[Python-Dev] Re: hierarchicial named groups extension to the re library

Sat Apr 2 23:01:40 CEST 2005

ottrey at py.redsoft.be wrote:
>>>>import re2
>>>>buf='12 drummers drumming, 11 pipers piping, 10 lords a-leaping'
>>>>regex='^((?P<verse>(?P<number>\d+) (?P<activity>[^,]+))(, )?)*$'
>>>>pat2=re2.compile(regex)
>>>>x=pat2.extract(buf)
>>>>x
> 
> {'verse': [{'number': '12', 'activity': 'drummers
> drumming'}, {'number': '11', 'activity': 'pipers
> piping'}, {'number': '10', 'activity': 'lords a-leaping'}]}

Is a dictionary the good container or should another class be used? 
Because in the example the content of the "verse" group is lost, 
excluding its sub-groups.  Something like a hierarchic MatchObject could 
provide access to both information, the sub-groups and the group itself. 
  Also, should it be limited to named groups?

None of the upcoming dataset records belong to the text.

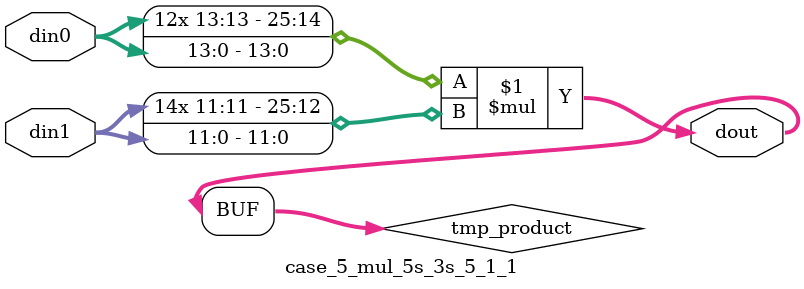
<source format=v>

`timescale 1 ns / 1 ps

 module case_5_mul_5s_3s_5_1_1(din0, din1, dout);
parameter ID = 1;
parameter NUM_STAGE = 0;
parameter din0_WIDTH = 14;
parameter din1_WIDTH = 12;
parameter dout_WIDTH = 26;

input [din0_WIDTH - 1 : 0] din0; 
input [din1_WIDTH - 1 : 0] din1; 
output [dout_WIDTH - 1 : 0] dout;

wire signed [dout_WIDTH - 1 : 0] tmp_product;



























assign tmp_product = $signed(din0) * $signed(din1);








assign dout = tmp_product;





















endmodule

</source>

> I am wondering what would be the best direction to take this project in.
> 
> Firstly is it, (or can it be made) useful enough to be included in the
> python stdlib?  (ie. Should I bother writing a PEP for it.)
> 
> And if so, would it be best to merge its functionality in with the re
> library, or to leave it as a separate module?
> 
> And, also are there any suggestions/criticisms on the library itself?

I find the feature very interesting, but being used to live without it, 
I have difficulty evaluating its usefulness.  However, it reminds me how 
much at first I found strange that only the last match was kept, so I 
think, FWIW, that on a purist point of vue the functionality would make 
sense in the stdlib in some way or another.

Regards,
Nicolas